### Assignment
For every line of the records below that holds "coordinate", add one. Give only the final total.
#### Data supplied
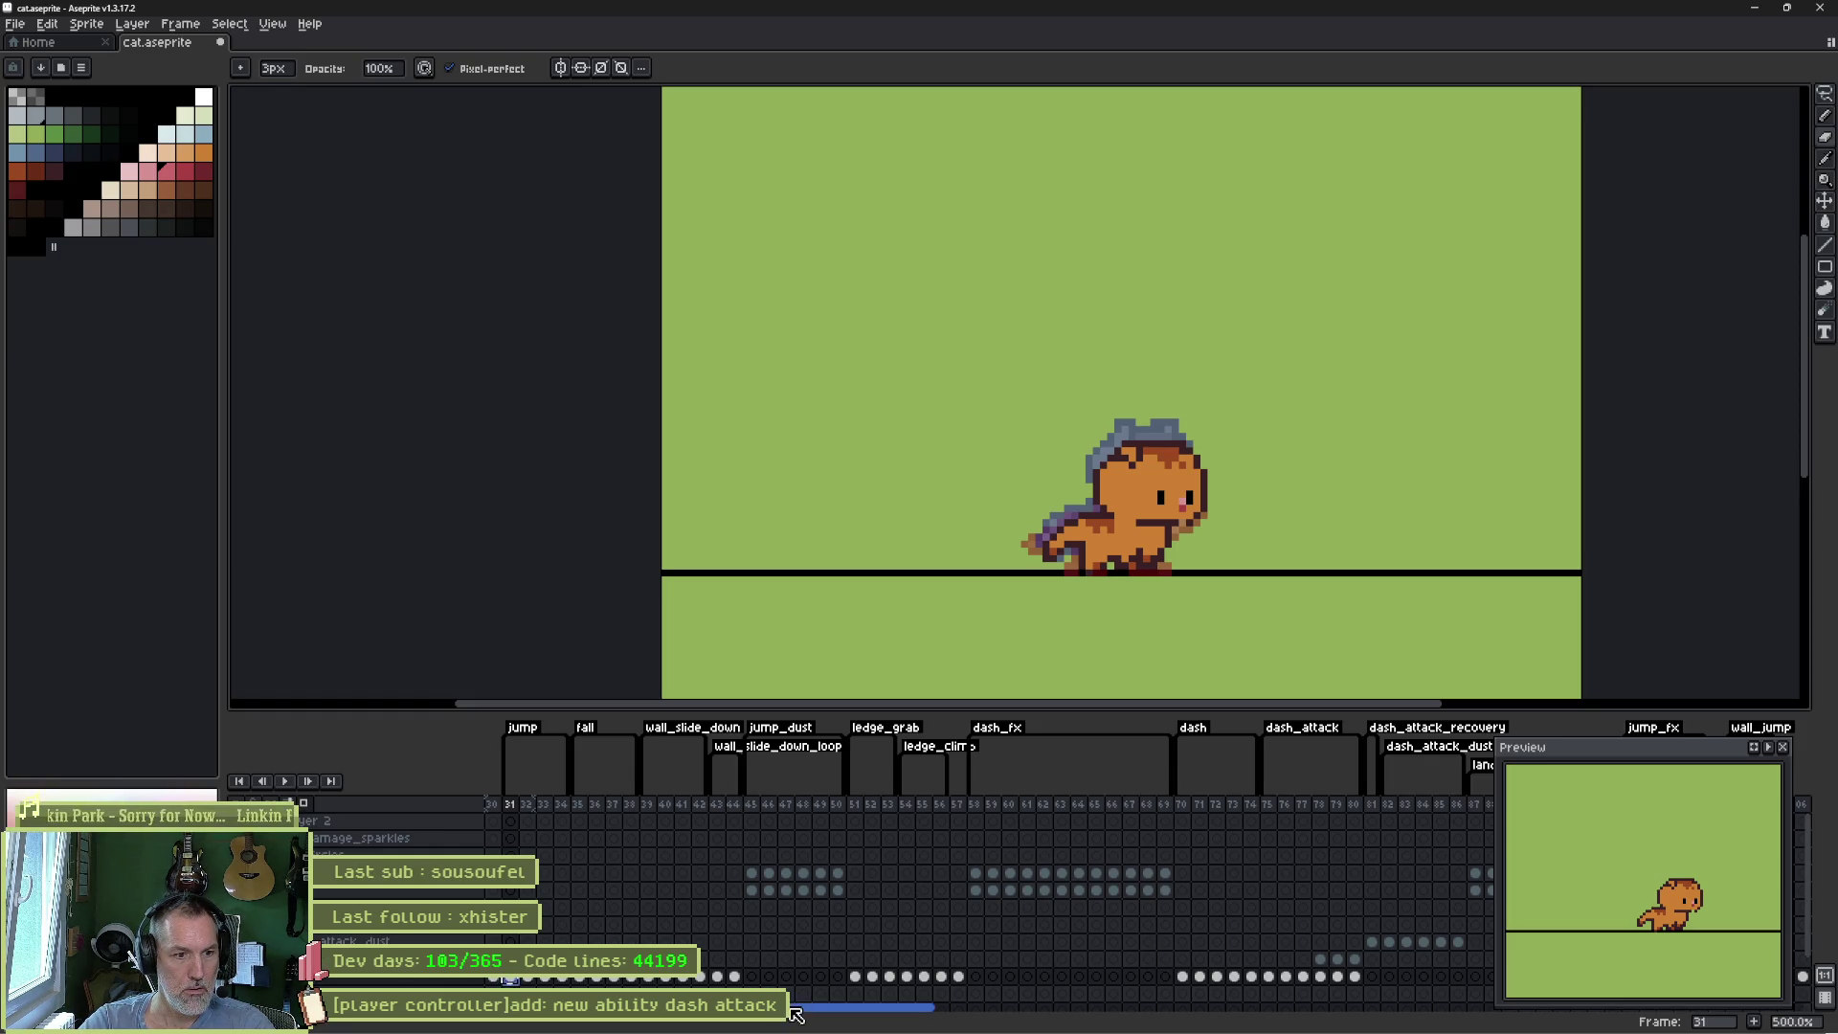
{"action": "mouse_move", "coordinate": [800, 1007]}
{"action": "left_mouse_down"}
{"action": "mouse_move", "coordinate": [1124, 1006]}
{"action": "mouse_move", "coordinate": [926, 998]}
{"action": "left_mouse_up"}
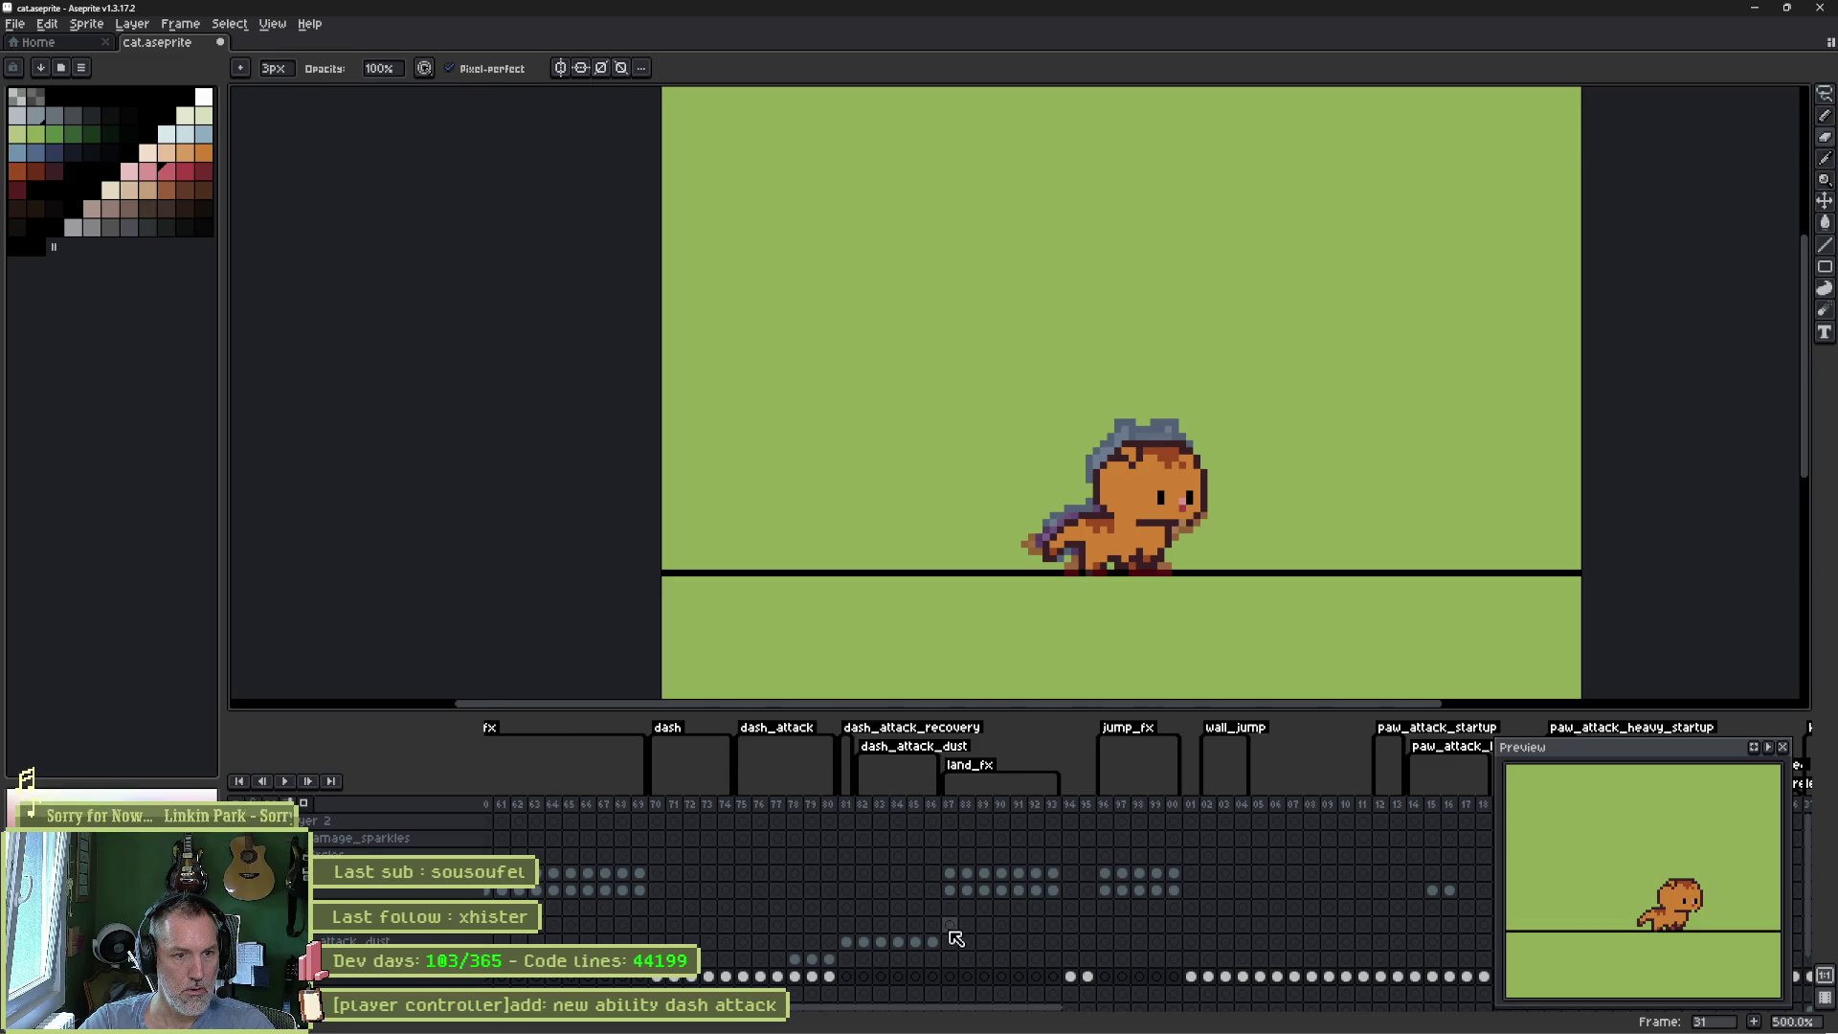
{"action": "left_click", "coordinate": [848, 943]}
########
### Written answer
4